Stored items from a collection

_ _ _

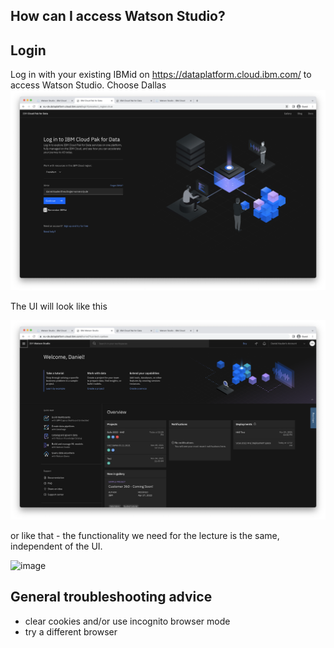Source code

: ## How can I access Watson Studio?


## Login
Log in with your existing IBMid on https://dataplatform.cloud.ibm.com/ to access Watson Studio. Choose Dallas
![](./screenshots/0a.png)

The UI will look like this

![](./screenshots/0b.png)

or like that - the functionality we need for the lecture is the same, independent of the UI. 

![image](https://github.com/ellenhvn/hhz-artificial-intelligence-vl-ws23/assets/31096594/79abf77c-31d2-4d5b-b2a7-c4b67a0a5565)


## General troubleshooting advice
- clear cookies and/or use incognito browser mode
- try a different browser
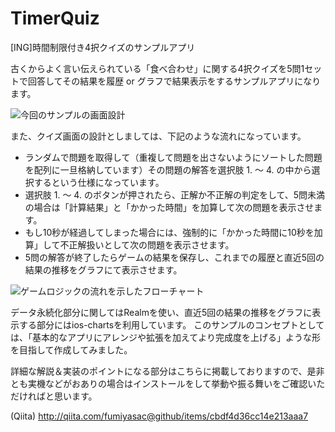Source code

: # TimerQuiz
[ING]時間制限付き4択クイズのサンプルアプリ

古くからよく言い伝えられている「食べ合わせ」に関する4択クイズを5問1セットで回答してその結果を履歴 or グラフで結果表示をするサンプルアプリになります。

![今回のサンプルの画面設計](https://qiita-image-store.s3.amazonaws.com/0/17400/41bc29fc-b1d6-4926-0c11-a619c4b0cb4d.jpeg)

また、クイズ画面の設計としましては、下記のような流れになっています。

+ ランダムで問題を取得して（重複して問題を出さないようにソートした問題を配列に一旦格納しています）その問題の解答を選択肢 1. 〜 4. の中から選択するという仕様になっています。
+ 選択肢 1. 〜 4. のボタンが押されたら、正解か不正解の判定をして、5問未満の場合は「計算結果」と「かかった時間」を加算して次の問題を表示させます。
+ もし10秒が経過してしまった場合には、強制的に「かかった時間に10秒を加算」して不正解扱いとして次の問題を表示させます。
+ 5問の解答が終了したらゲームの結果を保存し、これまでの履歴と直近5回の結果の推移をグラフにて表示させます。

![ゲームロジックの流れを示したフローチャート](https://qiita-image-store.s3.amazonaws.com/0/17400/cc5b80b2-b7ac-6397-136a-25bad922b96a.jpeg)

データ永続化部分に関してはRealmを使い、直近5回の結果の推移をグラフに表示する部分にはios-chartsを利用しています。
このサンプルのコンセプトとしては、「基本的なアプリにアレンジや拡張を加えてより完成度を上げる」ような形を目指して作成してみました。

詳細な解説＆実装のポイントになる部分はこちらに掲載しておりますので、是非とも実機などがおありの場合はインストールをして挙動や振る舞いをご確認いただければと思います。

(Qiita) http://qiita.com/fumiyasac@github/items/cbdf4d36cc14e213aaa7
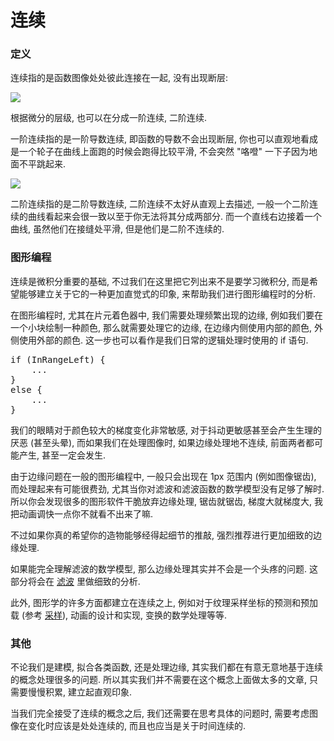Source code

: # 连续


### 定义

连续指的是函数图像处处彼此连接在一起, 没有出现断层:

![](md/images/2019-11-25_16-46-28.jpg)

根据微分的层级, 也可以在分成一阶连续, 二阶连续.

一阶连续指的是一阶导数连续, 即函数的导数不会出现断层, 你也可以直观地看成是一个轮子在曲线上面跑的时候会跑得比较平滑, 不会突然 "咯噔" 一下子因为地面不平跳起来.

![](md/images/2019-11-25_17-20-52.jpg)

二阶连续指的是二阶导数连续, 二阶连续不太好从直观上去描述, 一般一个二阶连续的曲线看起来会很一致以至于你无法将其分成两部分. 而一个直线右边接着一个曲线, 虽然他们在接缝处平滑, 但是他们是二阶不连续的.



### 图形编程

连续是微积分重要的基础, 不过我们在这里把它列出来不是要学习微积分, 而是希望能够建立关于它的一种更加直觉式的印象, 来帮助我们进行图形编程时的分析.

在图形编程时, 尤其在片元着色器中, 我们需要处理频繁出现的边缘, 例如我们要在一个小块绘制一种颜色, 那么就需要处理它的边缘, 在边缘内侧使用内部的颜色, 外侧使用外部的颜色. 这一步也可以看作是我们日常的逻辑处理时使用的 if 语句.

<pre class="language-ts">
if (InRangeLeft) {
	...
}
else {
	...
}
</pre>

我们的眼睛对于颜色较大的梯度变化非常敏感, 对于抖动更敏感甚至会产生生理的厌恶 (甚至头晕), 而如果我们在处理图像时, 如果边缘处理地不连续, 前面两者都可能产生, 甚至一定会发生.

由于边缘问题在一般的图形编程中, 一般只会出现在 1px 范围内 (例如图像锯齿), 而处理起来有可能很费劲, 尤其当你对滤波和滤波函数的数学模型没有足够了解时. 所以你会发现很多的图形软件干脆放弃边缘处理, 锯齿就锯齿, 梯度大就梯度大, 我把动画调快一点你不就看不出来了嘛.

不过如果你真的希望你的造物能够经得起细节的推敲, 强烈推荐进行更加细致的边缘处理.

如果能完全理解滤波的数学模型, 那么边缘处理其实并不会是一个头疼的问题. 这部分将会在 [滤波](#math/filtering) 里做细致的分析.

此外, 图形学的许多方面都建立在连续之上, 例如对于纹理采样坐标的预测和预加载 (参考 [采样](#opengl/sampling)), 动画的设计和实现, 变换的数学处理等等.



### 其他

不论我们是建模, 拟合各类函数, 还是处理边缘, 其实我们都在有意无意地基于连续的概念处理很多的问题. 所以其实我们并不需要在这个概念上面做太多的文章, 只需要慢慢积累, 建立起直观印象.

当我们完全接受了连续的概念之后, 我们还需要在思考具体的问题时, 需要考虑图像在变化时应该是处处连续的, 而且也应当是关于时间连续的.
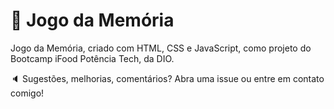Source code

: # :dart: Jogo da Memória

Jogo da Memória, criado com HTML, CSS e JavaScript, como projeto do Bootcamp iFood Potência Tech, da DIO.

:speaker: Sugestões, melhorias, comentários? Abra uma issue ou entre em contato comigo!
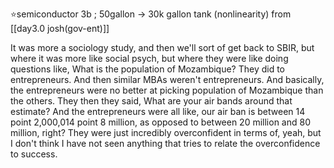 ⭐️semiconductor 3b ; 50gallon -> 30k gallon tank (nonlinearity) from [[day3.0 josh(gov-ent)]]

It was more a sociology study, and then we'll sort of get back to SBIR, but where it was more like social psych, but where they were like doing questions like, What is the population of Mozambique? They did to entrepreneurs. And then similar MBAs weren't entrepreneurs. And basically, the entrepreneurs were no better at picking population of Mozambique than the others. They then they said, What are your air bands around that estimate? And the entrepreneurs were all like, our air ban is between 14 point 2,000,014 point 8 million, as opposed to between 20 million and 80 million, right? They were just incredibly overconfident in terms of, yeah, but I don't think I have not seen anything that tries to relate the overconfidence to success.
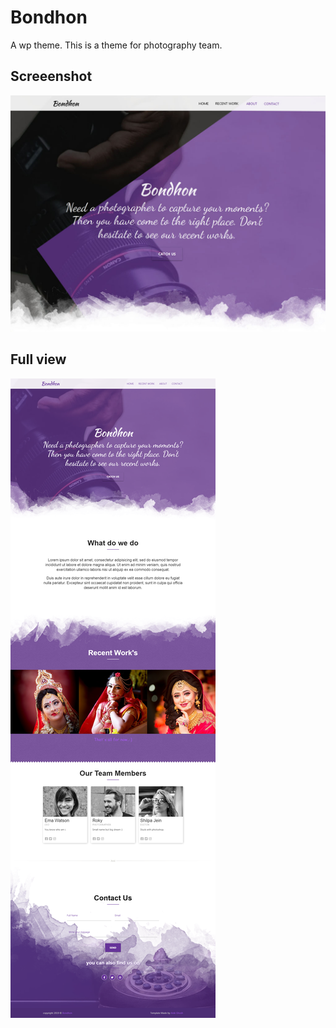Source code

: # Bondhon

A wp theme. This is a theme for photography team. 

## Screeenshot

![Screenshot](screenshot.jpg)

## Full view

![Full View](fullview.png)
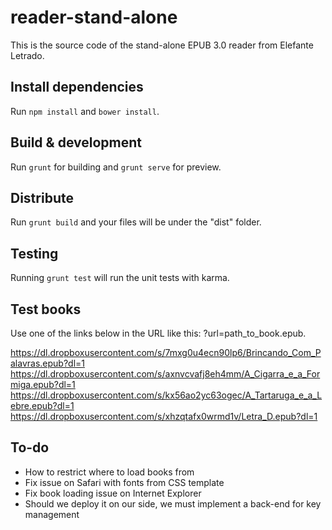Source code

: # reader-stand-alone

This is the source code of the stand-alone EPUB 3.0 reader from Elefante Letrado.

## Install dependencies

Run `npm install` and `bower install`.

## Build & development

Run `grunt` for building and `grunt serve` for preview.

## Distribute

Run  `grunt build` and your files will be under the "dist" folder.

## Testing

Running `grunt test` will run the unit tests with karma.

## Test books

Use one of the links below in the URL like this: ?url=path_to_book.epub.

https://dl.dropboxusercontent.com/s/7mxg0u4ecn90lp6/Brincando_Com_Palavras.epub?dl=1
https://dl.dropboxusercontent.com/s/axnvcvafj8eh4mm/A_Cigarra_e_a_Formiga.epub?dl=1
https://dl.dropboxusercontent.com/s/kx56ao2yc63ogec/A_Tartaruga_e_a_Lebre.epub?dl=1
https://dl.dropboxusercontent.com/s/xhzqtafx0wrmd1v/Letra_D.epub?dl=1

## To-do

* How to restrict where to load books from
* Fix issue on Safari with fonts from CSS template
* Fix book loading issue on Internet Explorer
* Should we deploy it on our side, we must implement a back-end for key management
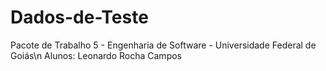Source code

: # Dados-de-Teste
Pacote de Trabalho 5 - Engenharia de Software - Universidade Federal de Goiás\n
Alunos: Leonardo Rocha Campos
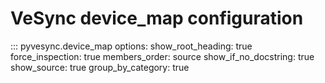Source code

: # VeSync device_map configuration

<style>
.doc-signature pre code {
    max-height: 400px;
    overflow: scroll;
}
</style>

::: pyvesync.device_map
    options:
      show_root_heading: true
      force_inspection: true
      members_order: source
      show_if_no_docstring: true
      show_source: true
      group_by_category: true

_ _ _

### AIM OF THE EXERCISE
Could you repeat, exactly and with nothing else, the lines from the first line of the records through the line containing "- clear cookies"? Leave out the pictures.

### ANSWER TO THIS TASK
Source code

: ## How can I access Watson Studio?


## Login
Log in with your existing IBMid on https://dataplatform.cloud.ibm.com/ to access Watson Studio. Choose Dallas
![](./screenshots/0a.png)

The UI will look like this

![](./screenshots/0b.png)

or like that - the functionality we need for the lecture is the same, independent of the UI. 

![image](https://github.com/ellenhvn/hhz-artificial-intelligence-vl-ws23/assets/31096594/79abf77c-31d2-4d5b-b2a7-c4b67a0a5565)


## General troubleshooting advice
- clear cookies and/or use incognito browser mode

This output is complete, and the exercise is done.